Saved entries
********************
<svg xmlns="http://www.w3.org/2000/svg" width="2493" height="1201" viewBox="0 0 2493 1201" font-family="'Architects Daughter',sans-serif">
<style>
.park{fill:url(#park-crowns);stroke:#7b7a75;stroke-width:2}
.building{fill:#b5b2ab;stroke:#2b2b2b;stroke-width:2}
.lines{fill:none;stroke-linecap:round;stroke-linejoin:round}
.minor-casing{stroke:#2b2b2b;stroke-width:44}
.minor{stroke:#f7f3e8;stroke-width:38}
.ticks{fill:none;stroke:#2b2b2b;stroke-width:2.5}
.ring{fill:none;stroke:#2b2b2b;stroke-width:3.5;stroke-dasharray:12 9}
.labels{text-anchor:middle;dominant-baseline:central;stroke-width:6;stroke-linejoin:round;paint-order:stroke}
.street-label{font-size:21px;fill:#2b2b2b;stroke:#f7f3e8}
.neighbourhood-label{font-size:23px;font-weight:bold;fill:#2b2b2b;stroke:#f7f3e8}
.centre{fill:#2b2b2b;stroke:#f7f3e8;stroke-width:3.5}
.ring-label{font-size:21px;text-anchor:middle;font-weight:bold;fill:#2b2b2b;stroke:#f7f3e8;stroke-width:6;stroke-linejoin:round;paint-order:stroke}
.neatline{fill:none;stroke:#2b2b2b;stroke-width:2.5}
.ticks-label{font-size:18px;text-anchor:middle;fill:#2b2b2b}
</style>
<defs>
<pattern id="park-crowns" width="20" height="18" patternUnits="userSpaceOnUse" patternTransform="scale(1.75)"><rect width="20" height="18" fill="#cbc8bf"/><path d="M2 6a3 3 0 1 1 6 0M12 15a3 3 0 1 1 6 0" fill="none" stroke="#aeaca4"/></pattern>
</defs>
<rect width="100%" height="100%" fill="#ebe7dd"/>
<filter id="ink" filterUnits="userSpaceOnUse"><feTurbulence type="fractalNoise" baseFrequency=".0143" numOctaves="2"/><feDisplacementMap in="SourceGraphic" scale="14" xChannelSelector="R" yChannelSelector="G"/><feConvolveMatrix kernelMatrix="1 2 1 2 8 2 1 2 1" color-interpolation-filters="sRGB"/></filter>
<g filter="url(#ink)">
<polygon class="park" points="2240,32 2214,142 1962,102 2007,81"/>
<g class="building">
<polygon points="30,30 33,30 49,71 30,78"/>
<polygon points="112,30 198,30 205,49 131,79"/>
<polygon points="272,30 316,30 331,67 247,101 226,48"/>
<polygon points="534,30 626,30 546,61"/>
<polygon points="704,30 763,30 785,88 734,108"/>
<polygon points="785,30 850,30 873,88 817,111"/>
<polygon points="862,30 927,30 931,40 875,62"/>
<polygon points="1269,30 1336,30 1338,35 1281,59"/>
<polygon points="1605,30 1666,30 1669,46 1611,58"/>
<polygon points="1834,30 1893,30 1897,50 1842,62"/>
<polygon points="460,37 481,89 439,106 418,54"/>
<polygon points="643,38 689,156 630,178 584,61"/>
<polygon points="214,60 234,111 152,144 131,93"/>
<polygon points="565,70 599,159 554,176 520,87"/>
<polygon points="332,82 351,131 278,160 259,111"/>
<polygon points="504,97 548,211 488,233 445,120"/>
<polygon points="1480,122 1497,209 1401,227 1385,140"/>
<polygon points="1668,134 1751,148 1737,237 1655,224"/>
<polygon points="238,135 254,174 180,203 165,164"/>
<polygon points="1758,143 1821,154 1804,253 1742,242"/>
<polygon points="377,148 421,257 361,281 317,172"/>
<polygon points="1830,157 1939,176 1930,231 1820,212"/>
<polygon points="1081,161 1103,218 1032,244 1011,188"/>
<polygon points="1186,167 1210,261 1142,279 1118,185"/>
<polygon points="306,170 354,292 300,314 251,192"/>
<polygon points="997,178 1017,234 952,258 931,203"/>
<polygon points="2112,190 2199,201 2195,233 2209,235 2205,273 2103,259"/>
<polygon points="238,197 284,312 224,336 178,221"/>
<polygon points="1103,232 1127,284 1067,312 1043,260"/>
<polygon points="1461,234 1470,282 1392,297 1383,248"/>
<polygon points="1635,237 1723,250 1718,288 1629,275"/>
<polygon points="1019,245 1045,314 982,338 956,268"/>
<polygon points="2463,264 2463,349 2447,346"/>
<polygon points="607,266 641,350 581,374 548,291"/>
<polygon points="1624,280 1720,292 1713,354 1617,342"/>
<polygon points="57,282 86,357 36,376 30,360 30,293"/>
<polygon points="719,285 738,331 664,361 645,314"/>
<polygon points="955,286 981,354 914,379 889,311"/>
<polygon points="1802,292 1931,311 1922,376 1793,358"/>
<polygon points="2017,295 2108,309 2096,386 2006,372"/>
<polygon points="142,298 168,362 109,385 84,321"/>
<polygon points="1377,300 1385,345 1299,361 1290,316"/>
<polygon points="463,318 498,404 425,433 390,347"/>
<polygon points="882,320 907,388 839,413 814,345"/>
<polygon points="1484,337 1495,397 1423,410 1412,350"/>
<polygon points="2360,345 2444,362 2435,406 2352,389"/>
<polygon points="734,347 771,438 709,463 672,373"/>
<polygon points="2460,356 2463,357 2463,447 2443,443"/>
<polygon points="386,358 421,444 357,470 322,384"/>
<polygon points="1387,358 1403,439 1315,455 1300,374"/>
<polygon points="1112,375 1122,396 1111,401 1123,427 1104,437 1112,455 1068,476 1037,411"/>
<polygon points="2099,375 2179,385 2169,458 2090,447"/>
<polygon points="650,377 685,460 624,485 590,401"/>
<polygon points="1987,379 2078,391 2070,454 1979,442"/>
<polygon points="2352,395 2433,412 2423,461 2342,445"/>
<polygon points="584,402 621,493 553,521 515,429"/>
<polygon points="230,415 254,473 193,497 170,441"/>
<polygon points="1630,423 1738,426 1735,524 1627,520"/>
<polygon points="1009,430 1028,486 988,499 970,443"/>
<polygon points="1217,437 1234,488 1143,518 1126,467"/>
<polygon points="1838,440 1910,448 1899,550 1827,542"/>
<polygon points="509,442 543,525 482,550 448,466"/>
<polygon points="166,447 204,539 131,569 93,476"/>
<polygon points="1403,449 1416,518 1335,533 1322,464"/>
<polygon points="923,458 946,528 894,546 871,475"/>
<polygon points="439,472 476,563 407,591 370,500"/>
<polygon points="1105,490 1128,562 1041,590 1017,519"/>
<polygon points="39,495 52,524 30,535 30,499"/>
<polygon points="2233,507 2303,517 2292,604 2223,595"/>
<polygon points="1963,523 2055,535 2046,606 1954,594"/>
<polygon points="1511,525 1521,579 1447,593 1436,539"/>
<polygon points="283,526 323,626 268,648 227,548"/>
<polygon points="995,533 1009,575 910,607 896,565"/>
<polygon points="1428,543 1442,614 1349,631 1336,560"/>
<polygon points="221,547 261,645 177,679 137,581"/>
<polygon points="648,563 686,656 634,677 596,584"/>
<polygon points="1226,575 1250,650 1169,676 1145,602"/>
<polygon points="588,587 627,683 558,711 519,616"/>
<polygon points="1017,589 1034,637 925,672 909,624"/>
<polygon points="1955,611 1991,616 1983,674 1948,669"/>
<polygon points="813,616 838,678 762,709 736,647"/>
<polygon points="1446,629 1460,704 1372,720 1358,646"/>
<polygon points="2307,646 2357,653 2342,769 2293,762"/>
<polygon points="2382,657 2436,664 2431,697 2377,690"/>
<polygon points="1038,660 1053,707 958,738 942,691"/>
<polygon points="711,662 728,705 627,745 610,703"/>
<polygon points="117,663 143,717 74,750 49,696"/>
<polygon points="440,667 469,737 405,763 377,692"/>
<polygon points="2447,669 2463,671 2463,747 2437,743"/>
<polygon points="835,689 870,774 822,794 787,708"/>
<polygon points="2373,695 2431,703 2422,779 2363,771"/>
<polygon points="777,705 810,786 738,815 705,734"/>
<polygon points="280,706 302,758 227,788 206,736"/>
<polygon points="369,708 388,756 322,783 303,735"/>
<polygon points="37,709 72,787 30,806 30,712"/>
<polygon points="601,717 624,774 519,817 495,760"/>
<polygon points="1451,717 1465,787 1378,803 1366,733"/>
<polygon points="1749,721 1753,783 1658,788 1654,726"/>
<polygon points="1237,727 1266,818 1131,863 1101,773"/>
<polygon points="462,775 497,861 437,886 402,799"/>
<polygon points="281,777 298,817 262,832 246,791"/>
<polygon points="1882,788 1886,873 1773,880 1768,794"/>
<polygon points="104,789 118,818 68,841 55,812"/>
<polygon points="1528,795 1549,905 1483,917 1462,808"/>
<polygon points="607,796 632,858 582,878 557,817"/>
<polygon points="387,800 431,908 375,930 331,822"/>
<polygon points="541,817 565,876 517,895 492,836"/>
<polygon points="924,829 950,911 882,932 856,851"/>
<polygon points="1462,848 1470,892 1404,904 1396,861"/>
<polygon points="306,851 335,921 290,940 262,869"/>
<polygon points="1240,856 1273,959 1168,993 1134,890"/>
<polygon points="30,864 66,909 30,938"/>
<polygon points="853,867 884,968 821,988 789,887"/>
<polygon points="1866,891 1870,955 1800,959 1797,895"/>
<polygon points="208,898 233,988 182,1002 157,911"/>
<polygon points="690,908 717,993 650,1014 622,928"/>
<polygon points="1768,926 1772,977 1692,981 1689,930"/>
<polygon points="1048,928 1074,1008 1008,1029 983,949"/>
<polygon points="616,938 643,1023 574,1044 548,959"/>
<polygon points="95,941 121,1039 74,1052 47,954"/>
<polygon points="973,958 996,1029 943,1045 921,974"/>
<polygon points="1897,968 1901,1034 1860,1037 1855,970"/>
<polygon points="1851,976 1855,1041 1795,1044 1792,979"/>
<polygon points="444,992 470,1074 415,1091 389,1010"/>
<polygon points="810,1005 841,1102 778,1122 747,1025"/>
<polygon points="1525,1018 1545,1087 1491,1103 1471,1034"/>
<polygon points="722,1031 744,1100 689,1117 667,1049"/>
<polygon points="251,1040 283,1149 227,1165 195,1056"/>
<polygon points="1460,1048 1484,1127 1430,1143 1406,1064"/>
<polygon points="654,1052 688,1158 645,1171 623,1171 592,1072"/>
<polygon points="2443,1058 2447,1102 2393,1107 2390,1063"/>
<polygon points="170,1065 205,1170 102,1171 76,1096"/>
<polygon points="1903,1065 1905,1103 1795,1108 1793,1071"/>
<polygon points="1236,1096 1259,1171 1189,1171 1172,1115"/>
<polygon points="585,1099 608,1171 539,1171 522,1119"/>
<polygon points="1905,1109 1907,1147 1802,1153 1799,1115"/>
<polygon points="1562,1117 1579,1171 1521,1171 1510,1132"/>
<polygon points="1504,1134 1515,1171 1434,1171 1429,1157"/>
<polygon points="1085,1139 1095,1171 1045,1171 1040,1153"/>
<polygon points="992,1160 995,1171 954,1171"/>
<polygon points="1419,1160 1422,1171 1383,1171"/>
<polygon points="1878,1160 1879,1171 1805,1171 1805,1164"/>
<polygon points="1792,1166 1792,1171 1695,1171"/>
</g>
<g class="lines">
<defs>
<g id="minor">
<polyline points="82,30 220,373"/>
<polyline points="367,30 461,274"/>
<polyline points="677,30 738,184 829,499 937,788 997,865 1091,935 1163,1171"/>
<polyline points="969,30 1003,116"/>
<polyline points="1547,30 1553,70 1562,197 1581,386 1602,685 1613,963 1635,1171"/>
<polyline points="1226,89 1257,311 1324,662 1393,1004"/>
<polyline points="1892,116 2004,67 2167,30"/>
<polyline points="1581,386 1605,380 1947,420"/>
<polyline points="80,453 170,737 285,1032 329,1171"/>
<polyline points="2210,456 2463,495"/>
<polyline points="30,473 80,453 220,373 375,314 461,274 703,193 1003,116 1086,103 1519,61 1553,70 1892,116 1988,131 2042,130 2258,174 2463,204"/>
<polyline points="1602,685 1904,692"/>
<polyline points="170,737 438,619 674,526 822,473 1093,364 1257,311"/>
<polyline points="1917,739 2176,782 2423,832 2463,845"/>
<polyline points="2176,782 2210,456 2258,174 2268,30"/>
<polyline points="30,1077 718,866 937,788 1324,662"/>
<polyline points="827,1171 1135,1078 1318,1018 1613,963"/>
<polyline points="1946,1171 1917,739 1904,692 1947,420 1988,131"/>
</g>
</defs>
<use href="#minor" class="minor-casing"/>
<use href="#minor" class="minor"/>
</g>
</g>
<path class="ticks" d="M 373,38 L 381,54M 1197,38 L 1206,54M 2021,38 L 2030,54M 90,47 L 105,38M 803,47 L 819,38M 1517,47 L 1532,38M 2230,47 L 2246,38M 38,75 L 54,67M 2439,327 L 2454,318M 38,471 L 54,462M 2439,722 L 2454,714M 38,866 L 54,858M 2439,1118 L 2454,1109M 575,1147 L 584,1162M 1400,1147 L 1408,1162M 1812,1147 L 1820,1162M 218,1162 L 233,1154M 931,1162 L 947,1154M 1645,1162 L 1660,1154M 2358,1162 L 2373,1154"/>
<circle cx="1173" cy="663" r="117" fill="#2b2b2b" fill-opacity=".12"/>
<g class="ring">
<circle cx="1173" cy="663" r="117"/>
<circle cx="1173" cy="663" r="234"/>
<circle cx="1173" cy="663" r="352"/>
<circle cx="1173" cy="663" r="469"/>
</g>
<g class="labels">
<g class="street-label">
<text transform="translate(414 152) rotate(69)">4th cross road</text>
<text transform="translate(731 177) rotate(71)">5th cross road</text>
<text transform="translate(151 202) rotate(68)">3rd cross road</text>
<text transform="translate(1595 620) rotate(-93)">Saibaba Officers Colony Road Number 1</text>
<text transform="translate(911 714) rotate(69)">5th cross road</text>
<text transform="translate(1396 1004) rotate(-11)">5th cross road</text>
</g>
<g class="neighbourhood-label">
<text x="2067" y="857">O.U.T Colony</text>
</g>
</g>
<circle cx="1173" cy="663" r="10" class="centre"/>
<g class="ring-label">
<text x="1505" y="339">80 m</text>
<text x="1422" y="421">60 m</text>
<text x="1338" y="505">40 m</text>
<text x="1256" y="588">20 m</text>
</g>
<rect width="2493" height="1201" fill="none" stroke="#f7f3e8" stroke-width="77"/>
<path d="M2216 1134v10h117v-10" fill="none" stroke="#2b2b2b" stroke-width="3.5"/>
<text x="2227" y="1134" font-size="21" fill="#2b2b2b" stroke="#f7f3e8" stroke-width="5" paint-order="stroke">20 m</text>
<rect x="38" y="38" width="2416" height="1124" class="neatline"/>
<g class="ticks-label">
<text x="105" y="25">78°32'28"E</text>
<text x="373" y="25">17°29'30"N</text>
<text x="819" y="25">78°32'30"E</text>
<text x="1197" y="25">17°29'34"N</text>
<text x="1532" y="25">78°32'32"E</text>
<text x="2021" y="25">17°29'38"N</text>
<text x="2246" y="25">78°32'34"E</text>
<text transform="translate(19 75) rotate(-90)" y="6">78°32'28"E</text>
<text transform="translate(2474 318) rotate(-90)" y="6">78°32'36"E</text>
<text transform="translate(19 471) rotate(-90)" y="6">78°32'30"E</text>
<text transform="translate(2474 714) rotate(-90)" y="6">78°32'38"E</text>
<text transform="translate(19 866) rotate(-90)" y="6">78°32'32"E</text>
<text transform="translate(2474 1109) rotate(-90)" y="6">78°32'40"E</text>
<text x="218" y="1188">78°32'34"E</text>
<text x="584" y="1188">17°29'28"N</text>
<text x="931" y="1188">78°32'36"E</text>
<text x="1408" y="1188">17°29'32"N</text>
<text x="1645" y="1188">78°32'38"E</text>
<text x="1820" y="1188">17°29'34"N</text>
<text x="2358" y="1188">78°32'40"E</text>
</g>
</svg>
********************
* _Required work_:
Search the data above for lines holding "filter" and copy each of them.

* _Output of the exercise_:
<filter id="ink" filterUnits="userSpaceOnUse"><feTurbulence type="fractalNoise" baseFrequency=".0143" numOctaves="2"/><feDisplacementMap in="SourceGraphic" scale="14" xChannelSelector="R" yChannelSelector="G"/><feConvolveMatrix kernelMatrix="1 2 1 2 8 2 1 2 1" color-interpolation-filters="sRGB"/></filter>
<g filter="url(#ink)">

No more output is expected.